*CONSIGNES*:
[1] D'après le texte sur Selim Mouzannar, quel document officialise sa paternité d'une taille de diamant inédite ?
[2] Transcrivez fidèlement le passage du texte sur Selim Mouzannar qui va de « Selim Mouzannar, plusieurs » jusqu'à « plusieurs projets d’avance. » inclus.

Selim Mouzannar réalise son rêve de pierre

« Tes yeux sont mon Pérou, ma Golconde, mes Indes », écrivait Aragon à Elsa. Selim Mouzannar ressuscite les diamants de la mythique mine indienne à travers une taille brevetée à son nom.

Selim Mouzannar réalise son rêve de pierre

Selim Mouzannar, plusieurs fois lauréat du Salon Couture, figure parmi les trois nominés de la catégorie Jewelry Design des GEM Awards 2025. Photo DR

Sans lâcher la barre de son navire beyrouthin, Selim Mouzannar s’affiche comme un joaillier incontournable sur la scène internationale, entre son expertise du platine, une taille de diamants innovante à son nom et un nouveau statut de juré au prestigieux Salon Couture de Las Vegas, dédié à la création de haute joaillerie. À la veille de lancer une nouvelle collection « bridal », une ligne dédiée à la mariée, à la fois précieuse et discrète, le joaillier libanais, par ailleurs activiste engagé pour la non-violence, affiche un optimisme dynamique et aligne plusieurs projets d’avance.

« Froideur du diamant »

Dans le bureau niché en mezzanine de son atelier, à Achrafieh, défilent les collaborateurs chargés de dossiers ou de pièces en cours de confection. L’espace blanc, où règne un silence qu’on imagine d’or, grouille d’une activité feutrée tandis que des bombardements, à une encablure de là, font imperceptiblement trembler sa plateforme métallique. Selim Mouzannar révèle non sans fierté le brevet GIA qui officialise sa paternité d’une taille de diamant inédite. « J’ai toujours eu du mal avec le diamant », explique ce passionné de pierres de couleurs dont il est une référence mondiale. « Non seulement le diamant est une pierre perçue comme froide, mais on s’acharne à créer des tailles qui en augmentent la luminosité, ce qui le rend encore plus glacial et effronté, du moins à mes yeux », ajoute-t-il.

Collier Bridal "Selim Mouzannar cut". Photo DR

La tradition flamande

Son rapport mitigé avec cette pierre reine le pousse à tenter de nouvelles tailles permettant de lui donner un éclat plus tendre, plus chaleureux. Lui qui, dans sa quête du feu doux des pierres, a remis à la mode la taille flamande, est constamment cité dans les grands retours des tendances, y compris celle du bijou victorien dont peu savent qu’il fut éminemment flamand. Ce que cela signifie ? Un petit rappel historique nous plonge dans les Pays-Bas méridionaux du XVIe siècle. L’essor commercial et la richesse que connaît alors la région augmentent la demande sur le diamant, lequel est encore entièrement taillé à la main avec des moyens rudimentaires. Les pierres sont alors taillées sans culasse, de manière à réaliser plusieurs pièces à partir d’une même gemme. Le diamant flamand est donc une pierre plate à l’éclat tamisé, entourée d’un métal noirci pour renforcer sa lumière, et dont le marché prospère tant dans l’Empire ottoman (où il est appelé falamanki »), que dans l’Empire britannique.

La « Selim Mouzannar cut »

*DONNÉES FOURNIES*:
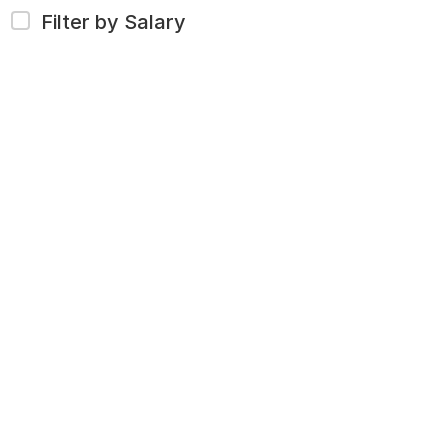
Filter by Salary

*RÉPONSES SUCCESSIVES*:
[1] Le brevet GIA.

[2]
Selim Mouzannar, plusieurs fois lauréat du Salon Couture, figure parmi les trois nominés de la catégorie Jewelry Design des GEM Awards 2025. Photo DR

Sans lâcher la barre de son navire beyrouthin, Selim Mouzannar s’affiche comme un joaillier incontournable sur la scène internationale, entre son expertise du platine, une taille de diamants innovante à son nom et un nouveau statut de juré au prestigieux Salon Couture de Las Vegas, dédié à la création de haute joaillerie. À la veille de lancer une nouvelle collection « bridal », une ligne dédiée à la mariée, à la fois précieuse et discrète, le joaillier libanais, par ailleurs activiste engagé pour la non-violence, affiche un optimisme dynamique et aligne plusieurs projets d’avance.